Reputation: 1584
Data is not perfectly clean, but is used without issue with pandas. The pandas library provides many extremely useful functions for EDA.
But when I use profiling for large data i.e 100 million records with 10 columns, reading it from a database table, it does not complete and my laptop runs out of memory, the size of data in csv is around 6 gb and my RAM is 14 GB my idle usage is around 3 - 4 GB approximately.
df = pd.read_sql_query("select * from table", conn_params)
profile = pandas.profiling.ProfileReport(df)
profile.to_file(outputfile="myoutput.html")
I have also tried with check_recoded = False
option as well.
But it does not help in profiling entirely.
Is there any way to chunk and read the data and finally generate the summary report as a whole? OR any other method to use this function with large dataset.
Upvotes: 13
Views: 25690
Reputation: 326
Another option is to reduce the data.
One option may be achieved with sample
:
df.sample(number)
More details on pandas documentation.
Upvotes: 0
Reputation: 39950
v2.4
introduced the minimal mode that disables expensive computations (such as correlations and dynamic binning):
from pandas_profiling import ProfileReport
profile = ProfileReport(df, minimal=True)
profile.to_file(output_file="output.html")
Upvotes: 15
Reputation: 230
The syntax to disable the calculation of correlations (thereby heavily reducing calculations) has changed a lot between pandas-profiling=1.4
and the current (beta-)version pandas-profiling=2.0
to the following:
profile = df.profile_report(correlations={
"pearson": False,
"spearman": False,
"kendall": False,
"phi_k": False,
"cramers": False,
"recoded":False,}
)
Additionally, you can reduce performed calculations by disabling the calculations of bins for the plotting of histograms.

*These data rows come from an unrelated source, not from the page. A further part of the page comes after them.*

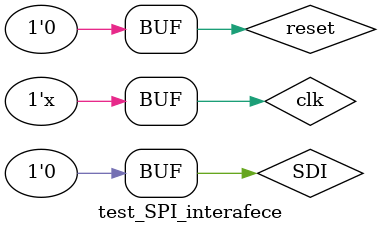
<source format=v>
`timescale 1ns / 1ps


module test_SPI_interafece;

	// Inputs
	reg clk;
	reg reset;
	wire SCLK_pulse;
	wire [17:0] tx_data;
	wire transmit;
	reg SDI;
	wire read;
	wire write;

	// Outputs
	wire tx_done;
	wire [7:0] rx_data;
	wire SDO;
	wire CS;
	wire SCLK_start;
	wire SCLK;
	
	SCLK_gen clk_gen (
		.clk(clk), 
		.reset(reset),
		.SCLK_start(SCLK_start),
		.SCLK(SCLK), 
		.SCLK_pulse(SCLK_pulse),
		.read(read), 
		.write(write)
	);
	
	state_controller FSM (
		.clk(clk), 
		.reset(reset), 
		.rx_data(rx_data), 
		.tx_done(tx_done), 
		.tx_data(tx_data), 
		.transmit(transmit)
	);

	// Instantiate the Unit Under Test (UUT)
	SPI_interface uut (
		.clk(clk), 
		.reset(reset), 
		.SCLK_pulse(SCLK_pulse), 
		.tx_data(tx_data), 
		.transmit(transmit), 
		.SDI(SDI), 
		.read(read), 
		.write(write), 
		.tx_done(tx_done), 
		.rx_data(rx_data), 
		.SDO(SDO), 
		.CS(CS), 
		.SCLK_start(SCLK_start)
	);

	always #5 clk = ~clk;
	
	initial begin
		// Initialize Inputs
		clk = 0;
		reset = 1;
		SDI = 0;

		// Wait 100 ns for global reset to finish
		#1000;
		
		reset = 0;
		
		#7000;
		reset = 0;
		#1000;
		
		
        
		// Add stimulus here

	end
      
endmodule


</source>
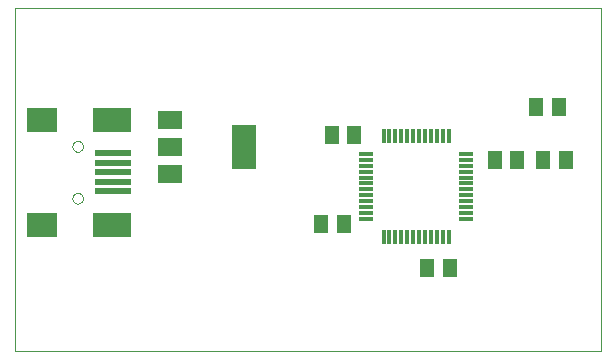
<source format=gtp>
G75*
%MOIN*%
%OFA0B0*%
%FSLAX24Y24*%
%IPPOS*%
%LPD*%
%AMOC8*
5,1,8,0,0,1.08239X$1,22.5*
%
%ADD10C,0.0000*%
%ADD11R,0.0472X0.0118*%
%ADD12R,0.0118X0.0472*%
%ADD13R,0.0787X0.0591*%
%ADD14R,0.0787X0.1496*%
%ADD15R,0.0984X0.0787*%
%ADD16R,0.1299X0.0787*%
%ADD17R,0.1220X0.0197*%
%ADD18R,0.0512X0.0591*%
D10*
X000352Y000270D02*
X000352Y011716D01*
X019882Y011716D01*
X019882Y000270D01*
X000352Y000270D01*
X002275Y005374D02*
X002277Y005400D01*
X002283Y005426D01*
X002293Y005451D01*
X002306Y005474D01*
X002322Y005494D01*
X002342Y005512D01*
X002364Y005527D01*
X002387Y005539D01*
X002413Y005547D01*
X002439Y005551D01*
X002465Y005551D01*
X002491Y005547D01*
X002517Y005539D01*
X002541Y005527D01*
X002562Y005512D01*
X002582Y005494D01*
X002598Y005474D01*
X002611Y005451D01*
X002621Y005426D01*
X002627Y005400D01*
X002629Y005374D01*
X002627Y005348D01*
X002621Y005322D01*
X002611Y005297D01*
X002598Y005274D01*
X002582Y005254D01*
X002562Y005236D01*
X002540Y005221D01*
X002517Y005209D01*
X002491Y005201D01*
X002465Y005197D01*
X002439Y005197D01*
X002413Y005201D01*
X002387Y005209D01*
X002363Y005221D01*
X002342Y005236D01*
X002322Y005254D01*
X002306Y005274D01*
X002293Y005297D01*
X002283Y005322D01*
X002277Y005348D01*
X002275Y005374D01*
X002275Y007106D02*
X002277Y007132D01*
X002283Y007158D01*
X002293Y007183D01*
X002306Y007206D01*
X002322Y007226D01*
X002342Y007244D01*
X002364Y007259D01*
X002387Y007271D01*
X002413Y007279D01*
X002439Y007283D01*
X002465Y007283D01*
X002491Y007279D01*
X002517Y007271D01*
X002541Y007259D01*
X002562Y007244D01*
X002582Y007226D01*
X002598Y007206D01*
X002611Y007183D01*
X002621Y007158D01*
X002627Y007132D01*
X002629Y007106D01*
X002627Y007080D01*
X002621Y007054D01*
X002611Y007029D01*
X002598Y007006D01*
X002582Y006986D01*
X002562Y006968D01*
X002540Y006953D01*
X002517Y006941D01*
X002491Y006933D01*
X002465Y006929D01*
X002439Y006929D01*
X002413Y006933D01*
X002387Y006941D01*
X002363Y006953D01*
X002342Y006968D01*
X002322Y006986D01*
X002306Y007006D01*
X002293Y007029D01*
X002283Y007054D01*
X002277Y007080D01*
X002275Y007106D01*
D11*
X012059Y006853D03*
X012059Y006656D03*
X012059Y006459D03*
X012059Y006262D03*
X012059Y006065D03*
X012059Y005868D03*
X012059Y005672D03*
X012059Y005475D03*
X012059Y005278D03*
X012059Y005081D03*
X012059Y004884D03*
X012059Y004687D03*
X015405Y004687D03*
X015405Y004884D03*
X015405Y005081D03*
X015405Y005278D03*
X015405Y005475D03*
X015405Y005672D03*
X015405Y005868D03*
X015405Y006065D03*
X015405Y006262D03*
X015405Y006459D03*
X015405Y006656D03*
X015405Y006853D03*
D12*
X014814Y007443D03*
X014618Y007443D03*
X014421Y007443D03*
X014224Y007443D03*
X014027Y007443D03*
X013830Y007443D03*
X013633Y007443D03*
X013437Y007443D03*
X013240Y007443D03*
X013043Y007443D03*
X012846Y007443D03*
X012649Y007443D03*
X012649Y004097D03*
X012846Y004097D03*
X013043Y004097D03*
X013240Y004097D03*
X013437Y004097D03*
X013633Y004097D03*
X013830Y004097D03*
X014027Y004097D03*
X014224Y004097D03*
X014421Y004097D03*
X014618Y004097D03*
X014814Y004097D03*
D13*
X005532Y006174D03*
X005532Y007080D03*
X005532Y007986D03*
D14*
X008012Y007080D03*
D15*
X001271Y007992D03*
X001271Y004488D03*
D16*
X003594Y004488D03*
X003594Y007992D03*
D17*
X003633Y006870D03*
X003633Y006555D03*
X003633Y006240D03*
X003633Y005925D03*
X003633Y005610D03*
D18*
X010578Y004530D03*
X011326Y004530D03*
X014108Y003050D03*
X014856Y003050D03*
X016348Y006650D03*
X017096Y006650D03*
X017968Y006650D03*
X018716Y006650D03*
X018486Y008410D03*
X017738Y008410D03*
X011676Y007470D03*
X010928Y007470D03*
M02*

</source>
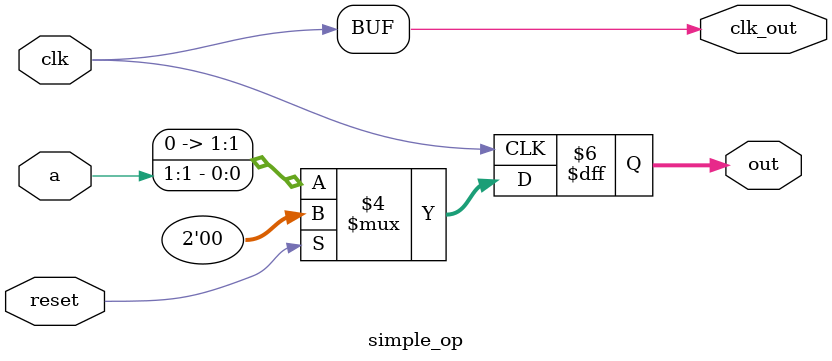
<source format=v>
module simple_op(
    clk,
    reset,
    a,
    out,
    clk_out
    );

    input   clk;
    input   reset;
    input   [1:0] a;

    output  [1:0]out;
    output  clk_out;

    assign clk_out = clk;

    always @(posedge clk)
    begin
        case(reset)
            0:          out <= a >> 1;
            default:    out <= 0;
        endcase
    end
endmodule
</source>
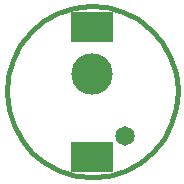
<source format=gbs>
G04 (created by PCBNEW-RS274X (2011-05-25)-stable) date Mon 20 Aug 2012 19:38:16 BST*
G01*
G70*
G90*
%MOIN*%
G04 Gerber Fmt 3.4, Leading zero omitted, Abs format*
%FSLAX34Y34*%
G04 APERTURE LIST*
%ADD10C,0.006000*%
%ADD11C,0.015000*%
%ADD12C,0.138100*%
%ADD13C,0.065000*%
%ADD14R,0.142000X0.102700*%
G04 APERTURE END LIST*
G54D10*
G54D11*
X42224Y-39370D02*
X42169Y-39924D01*
X42008Y-40457D01*
X41747Y-40949D01*
X41395Y-41381D01*
X40965Y-41736D01*
X40475Y-42000D01*
X39943Y-42165D01*
X39389Y-42223D01*
X38836Y-42173D01*
X38301Y-42016D01*
X37808Y-41758D01*
X37374Y-41409D01*
X37016Y-40982D01*
X36747Y-40494D01*
X36579Y-39963D01*
X36517Y-39409D01*
X36563Y-38855D01*
X36717Y-38320D01*
X36972Y-37824D01*
X37318Y-37388D01*
X37742Y-37027D01*
X38228Y-36755D01*
X38758Y-36583D01*
X39311Y-36517D01*
X39865Y-36560D01*
X40402Y-36710D01*
X40899Y-36961D01*
X41338Y-37304D01*
X41702Y-37725D01*
X41977Y-38210D01*
X42153Y-38738D01*
X42222Y-39291D01*
X42224Y-39370D01*
G54D12*
X39370Y-38780D03*
G54D13*
X40453Y-40846D03*
G54D14*
X39370Y-41535D03*
X39370Y-37205D03*
M02*

</source>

profile = df.profile_report(plot={'histogram': {'bins': None}}
Upvotes: 5
Reputation: 11
The ability to disable the check correlation has been added with the implementation of the issue #43 which is not part of the latest version of pandas-profiling (1.4) available in PyPI. It has been implemented after and will be available, I guess, in the next version. In the meantime, if you really need it, you can download the current version from github and use it for example by adding it to your PYTHONPATH.

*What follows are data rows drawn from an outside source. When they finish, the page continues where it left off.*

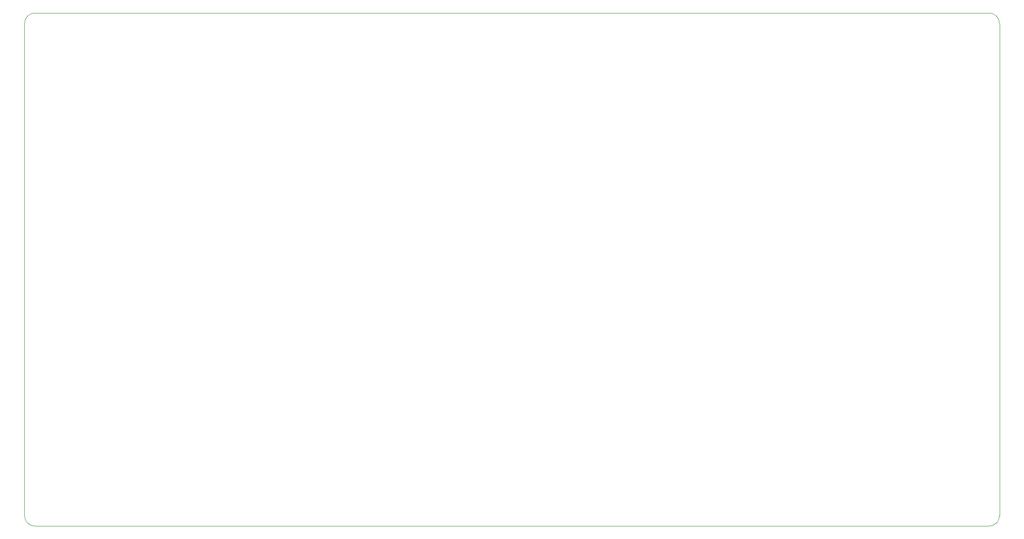
<source format=gbr>
%TF.GenerationSoftware,KiCad,Pcbnew,8.0.6*%
%TF.CreationDate,2025-01-17T17:33:13+00:00*%
%TF.ProjectId,bottom,626f7474-6f6d-42e6-9b69-6361645f7063,rev?*%
%TF.SameCoordinates,Original*%
%TF.FileFunction,Profile,NP*%
%FSLAX46Y46*%
G04 Gerber Fmt 4.6, Leading zero omitted, Abs format (unit mm)*
G04 Created by KiCad (PCBNEW 8.0.6) date 2025-01-17 17:33:13*
%MOMM*%
%LPD*%
G01*
G04 APERTURE LIST*
%TA.AperFunction,Profile*%
%ADD10C,0.050000*%
%TD*%
G04 APERTURE END LIST*
D10*
X257500000Y-116200000D02*
X71500000Y-116200000D01*
X69500000Y-118200000D02*
X69500000Y-214200000D01*
X71500000Y-216200000D02*
X257500000Y-216200000D01*
X259500000Y-214200000D02*
G75*
G02*
X257500000Y-216200000I-2000000J0D01*
G01*
X71500000Y-216200000D02*
G75*
G02*
X69500000Y-214200000I0J2000000D01*
G01*
X257500000Y-116200000D02*
G75*
G02*
X259500000Y-118200000I0J-2000000D01*
G01*
X69500000Y-118200000D02*
G75*
G02*
X71500000Y-116200000I2000000J0D01*
G01*
X259500000Y-214200000D02*
X259500000Y-118200000D01*
M02*

</source>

PROF_DIR="$HOME/Git/pandas-profiling/"
export PYTHONPATH="$PYTHONPATH:$PROF_DIR"
jupyter notebook
Upvotes: -2
Reputation: 321
Did you try with the below option as when doing correlation analysis on large free text fields using pandas profiling might cause this issue?
df = pd.read_sql_query("select * from table", conn_params)
profile = pandas.profiling.ProfileReport(df, , check_correlation = False)
Please refer the below github link for more details: https://github.com/pandas-profiling/pandas-profiling/issues/84
Upvotes: 1